Error to the Municipal Court of Chicago; the Hon. E. K. Jaeecki, Judge, presiding.

Heard in this court at the October term, 1914.

Affirmed.

Opinion filed October 5, 1915.

*516Statement of the Case.

Action by the City of - Chicago, plaintiff, against John Montgomery, defendant, in the Municipal Court of Chicago, to recover a penalty for the sale of morphine without the prescription of a duly registered physician, in violation of the Municipal Code of Chicago. The same questions were raised in this case as in City of Chicago v. Montgomery, 191 Ill. App. 558, and as to such questions, the same contentions were made by counsel in the Appellate Court, and the same decision made by that court.

In this case, one Tucker, a police officer, was permitted to testify to a conversation in which one Isadore Bubinsky stated in defendant’s presence that defendant sold him the morphine as charged, together with a needle and cathartic pills. Defendant replied, “He did not get the morphine from me. I only sold him the needles.”
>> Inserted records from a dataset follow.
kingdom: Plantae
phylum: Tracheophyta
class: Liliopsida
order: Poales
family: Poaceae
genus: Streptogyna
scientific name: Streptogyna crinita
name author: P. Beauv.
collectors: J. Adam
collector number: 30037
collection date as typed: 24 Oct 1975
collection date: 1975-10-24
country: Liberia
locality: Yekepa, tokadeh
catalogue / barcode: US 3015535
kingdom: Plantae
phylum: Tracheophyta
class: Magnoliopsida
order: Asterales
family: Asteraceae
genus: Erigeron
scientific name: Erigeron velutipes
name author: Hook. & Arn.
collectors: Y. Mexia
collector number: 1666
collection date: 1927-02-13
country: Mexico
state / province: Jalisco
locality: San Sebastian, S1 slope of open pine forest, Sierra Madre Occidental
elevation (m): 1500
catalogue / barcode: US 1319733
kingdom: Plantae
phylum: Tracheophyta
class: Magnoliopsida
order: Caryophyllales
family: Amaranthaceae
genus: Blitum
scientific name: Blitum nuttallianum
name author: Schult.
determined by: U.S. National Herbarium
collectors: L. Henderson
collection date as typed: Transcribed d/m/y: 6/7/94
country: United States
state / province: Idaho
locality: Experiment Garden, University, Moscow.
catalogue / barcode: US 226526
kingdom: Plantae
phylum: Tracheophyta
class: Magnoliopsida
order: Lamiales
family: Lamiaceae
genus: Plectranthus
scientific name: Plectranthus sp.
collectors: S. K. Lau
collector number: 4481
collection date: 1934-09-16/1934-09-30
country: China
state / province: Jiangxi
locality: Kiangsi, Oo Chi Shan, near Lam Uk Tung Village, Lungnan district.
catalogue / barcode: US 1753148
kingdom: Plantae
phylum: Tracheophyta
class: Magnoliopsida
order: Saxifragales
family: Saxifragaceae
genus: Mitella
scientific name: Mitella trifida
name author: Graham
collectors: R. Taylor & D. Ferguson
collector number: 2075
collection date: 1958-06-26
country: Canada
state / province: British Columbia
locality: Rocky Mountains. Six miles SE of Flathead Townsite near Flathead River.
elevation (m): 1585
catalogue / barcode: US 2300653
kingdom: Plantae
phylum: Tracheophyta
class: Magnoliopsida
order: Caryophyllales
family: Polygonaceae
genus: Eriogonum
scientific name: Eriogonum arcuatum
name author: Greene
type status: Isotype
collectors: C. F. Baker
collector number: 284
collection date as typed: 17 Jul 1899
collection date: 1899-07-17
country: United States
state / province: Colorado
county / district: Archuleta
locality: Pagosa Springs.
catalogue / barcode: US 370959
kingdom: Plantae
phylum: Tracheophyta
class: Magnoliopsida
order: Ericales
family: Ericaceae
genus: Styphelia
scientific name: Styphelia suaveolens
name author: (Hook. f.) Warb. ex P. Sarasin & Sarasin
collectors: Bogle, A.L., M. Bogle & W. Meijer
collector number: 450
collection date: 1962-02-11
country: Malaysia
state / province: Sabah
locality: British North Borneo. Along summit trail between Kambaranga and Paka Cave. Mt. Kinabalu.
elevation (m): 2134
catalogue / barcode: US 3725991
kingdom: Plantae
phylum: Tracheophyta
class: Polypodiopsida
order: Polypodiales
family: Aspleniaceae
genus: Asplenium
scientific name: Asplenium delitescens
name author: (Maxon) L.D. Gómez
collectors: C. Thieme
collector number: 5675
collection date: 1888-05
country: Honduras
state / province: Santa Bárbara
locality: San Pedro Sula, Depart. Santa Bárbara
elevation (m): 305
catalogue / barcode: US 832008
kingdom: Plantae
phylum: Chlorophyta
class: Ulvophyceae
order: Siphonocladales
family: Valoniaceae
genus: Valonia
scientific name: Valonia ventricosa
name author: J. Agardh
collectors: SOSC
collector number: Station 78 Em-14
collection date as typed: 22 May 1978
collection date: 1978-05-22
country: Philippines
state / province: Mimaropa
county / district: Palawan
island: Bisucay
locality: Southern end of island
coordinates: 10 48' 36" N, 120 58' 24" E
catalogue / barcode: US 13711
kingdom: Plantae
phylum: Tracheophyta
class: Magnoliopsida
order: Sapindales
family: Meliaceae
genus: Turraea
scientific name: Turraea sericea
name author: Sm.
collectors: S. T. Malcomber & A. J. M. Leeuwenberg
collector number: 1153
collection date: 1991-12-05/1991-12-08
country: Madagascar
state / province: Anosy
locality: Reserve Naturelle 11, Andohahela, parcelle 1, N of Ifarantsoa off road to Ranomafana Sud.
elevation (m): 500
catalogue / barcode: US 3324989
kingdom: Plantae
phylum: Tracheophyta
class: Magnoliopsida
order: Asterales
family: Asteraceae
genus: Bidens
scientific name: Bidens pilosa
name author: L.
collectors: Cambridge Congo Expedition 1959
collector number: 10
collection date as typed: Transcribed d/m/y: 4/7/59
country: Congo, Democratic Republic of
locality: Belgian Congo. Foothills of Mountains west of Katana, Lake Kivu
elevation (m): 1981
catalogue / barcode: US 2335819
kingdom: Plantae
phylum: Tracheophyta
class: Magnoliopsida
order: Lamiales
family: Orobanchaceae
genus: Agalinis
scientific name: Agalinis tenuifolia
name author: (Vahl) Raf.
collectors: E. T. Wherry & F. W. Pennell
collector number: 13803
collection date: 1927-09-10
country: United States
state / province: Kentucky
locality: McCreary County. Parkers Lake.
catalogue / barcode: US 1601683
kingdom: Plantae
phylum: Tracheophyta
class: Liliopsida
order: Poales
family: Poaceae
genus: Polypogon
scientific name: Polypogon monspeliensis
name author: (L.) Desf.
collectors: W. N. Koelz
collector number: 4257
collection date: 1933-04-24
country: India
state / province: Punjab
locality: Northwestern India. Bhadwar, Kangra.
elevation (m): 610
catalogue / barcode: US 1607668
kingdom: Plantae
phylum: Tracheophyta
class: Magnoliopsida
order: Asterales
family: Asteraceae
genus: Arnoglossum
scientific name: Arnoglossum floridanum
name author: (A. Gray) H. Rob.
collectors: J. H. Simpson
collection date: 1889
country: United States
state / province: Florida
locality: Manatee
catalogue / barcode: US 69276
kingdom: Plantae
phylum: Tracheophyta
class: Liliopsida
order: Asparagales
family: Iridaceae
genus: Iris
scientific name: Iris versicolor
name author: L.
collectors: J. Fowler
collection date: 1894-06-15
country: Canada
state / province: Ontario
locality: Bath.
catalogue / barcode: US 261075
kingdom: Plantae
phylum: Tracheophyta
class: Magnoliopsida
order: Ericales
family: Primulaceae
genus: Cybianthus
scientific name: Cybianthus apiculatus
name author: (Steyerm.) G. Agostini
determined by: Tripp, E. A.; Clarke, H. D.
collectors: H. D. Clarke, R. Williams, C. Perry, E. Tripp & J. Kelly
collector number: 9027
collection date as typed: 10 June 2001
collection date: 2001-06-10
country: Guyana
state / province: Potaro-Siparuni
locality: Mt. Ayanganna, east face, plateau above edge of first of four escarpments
One Benjamin Bubinsky, brother of Isadore, testified that he went to defendant’s drug store with Tucker, and found a package in Isadora’s pocket, which Isadore stated he bought of defendant. Kate Bubinsky, wife of Isadore, testified that she saw defendant give Isadore a bottle, which he put in his pocket, and also Isadore give defendant money. She also testified that she got the pills and needles from her husband’s pocket after they got home. •

To reverse a judgment for plaintiff, defendant prosecutes this writ of error.

Edward H. Morris, for plaintiff in error.

John W. Beckwith, for defendant in error; Max M. Korshak and Vernon L. Bean, of counsel.

Mr. Justice Baker

delivered the opinion of the court.

*517Abstract of the Decision.

1. Criminal law, § 136 * —when evidence of conversation competent to show admission. The rule that evidence of a conversation, where a defendant charged with an offense, unequivocally denies it, is incompetent in a criminal case to prove an admission, has no application to a case where defendant, being charged with an offense, in part denies and in part admits it, and evidence of such a conversation is competent to prove an admission.

2. Druggists, § 9 * —when evidence sufficient to show sale of morphine without prescription. On an information charging defendant with the sale of morphine without the prescription of a duly registered physician, in violation of the Municipal Code of Chicago, evidence held to show clearly that defendant sold the morphine as charged.